Everyone needs an Oma so that they have someone to make sure they don’t miss out on incredible cultural events such as the SouthEast Asian market that takes place every Sunday at lunchtime in a small park in a non-touristy area of Berlin. It took us a few minutes of walking in circles to find this incredible gem, tucked away in a peaceful patch of green by an unpopular metro stop, but when we saw the rainbow sea of umbrellas and steady stream of locals in the know, and we knew we had found it.
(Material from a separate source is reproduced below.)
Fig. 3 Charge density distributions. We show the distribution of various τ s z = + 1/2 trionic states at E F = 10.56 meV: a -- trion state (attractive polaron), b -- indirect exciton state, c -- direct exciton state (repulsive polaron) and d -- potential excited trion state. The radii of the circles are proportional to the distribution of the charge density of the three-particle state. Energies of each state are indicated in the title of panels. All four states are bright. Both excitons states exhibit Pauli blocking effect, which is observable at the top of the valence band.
Every sunday around lunchtime, hundreds of Berlin’s SouthEast Asian (mainly Thai) population gathers in the park to cook up their best dishes and serve them to the public for somewhere between 1 and 5 euro. It was heaven. Steaming pots of broth with dumplings, shish kabobs of myriad meats, fried sticky rice balls filled with bean paste, potstickers in every color of the rainbow, and best of all, huge plates of hot homemade pad thai made to order, with 15+ ingredients, right in front of you by an adorable woman, for $5.
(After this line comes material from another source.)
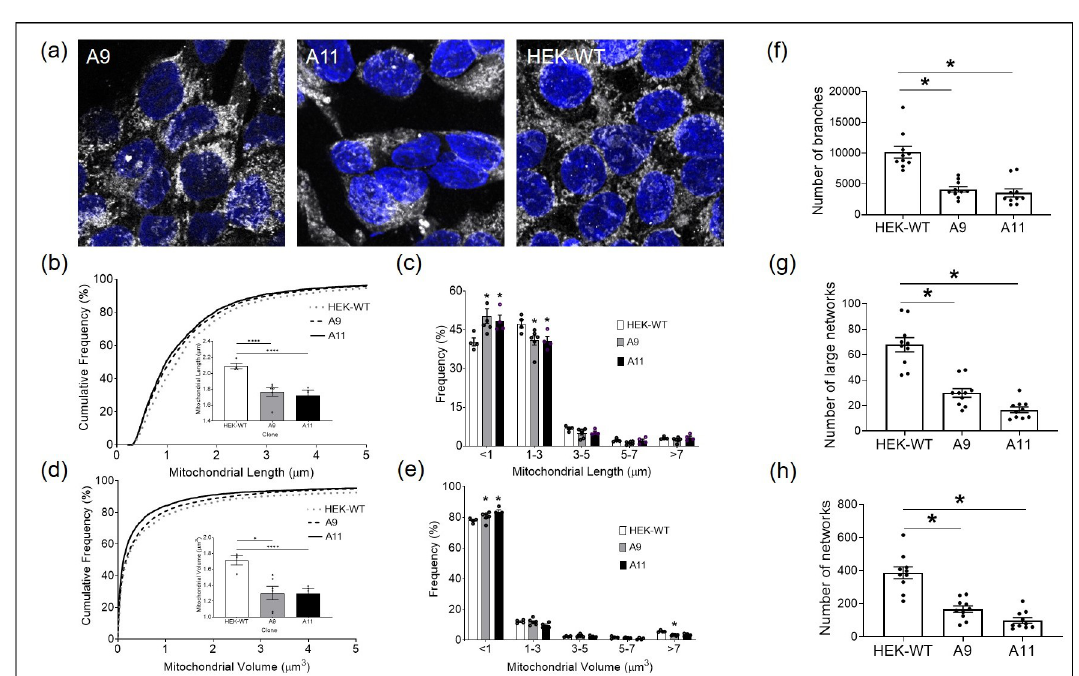
Fig 8. HEK-DP clones demonstrate increased mitochondrial fission. Mitochondrial morphology is assessed using Tomm20 immunostaining (a) in A9, A11, and HEK-WT cells. The frequency of mitochondria under 1 μ m in length is significantly increased in A9 and A11 clones (b and c). Mitochondrial volume is significantly decreased in A9 and A11 compared to HEK-WT (d and e). In addition, the number of branches, large networks, and overall networks are significantly decreased in A9 and A11 (f-h) ( � - p < 0.05; ���� -p <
Bellies full, we decided to ward off the impending food coma by exploring one of Berlin’s other remarkable yet strange treasures, Tempelhofer Park. Tempelhofer is an abandned airfield that, at 909 acres, is larger than New York City’s Central Park and one of the biggest free public spaces in the world. It also has a fascinating history: On June 20,1948, Soviet authorities halted all traffic by land and water into or out of the western-controlled sectors of Berlin, leaving just a few incredibly small access routes into the city. This forced the Western Powers to choose between abandoning the city or attempting to airlift in enough supplies to support its 2½ million residents, so for the next eleven months this is what they did. The airport officially closed in 2008, but reopened for public enjoyment in 2010, and though a large open space may not sound that excited from the outside, it showcases Berlin’s vibrant culture and creative charm better than anywhere else I’ve been so far. We walked in the entrance, expectations fairly low, and immediately were sucked into the busy scene – to our left was a mini art golf course, given to 11 artists to design out of recycled goods with holes made of objects like toilets and plungers; we walked straight and ran into a runway full of kite-skateboarders, rollerbladers, and families teaching their toddlers how to ride a bike. Continuing around the periphery, we stumbled upon a game that at first glance appeared to be a real-life foam version of a game of thrones battle. On further investigation, we determined the rules somewhat resemble rugby, but with players donning shields, swords, and if you’re really special, a ball-in-chain weapon.
Photo courtesy of Miss Poulain
Photo courtesy of Bellisimakids
We couldn’t help but leave feeling revitalized and so glad to be a part of this world. Berlin, du bist so wunderbar.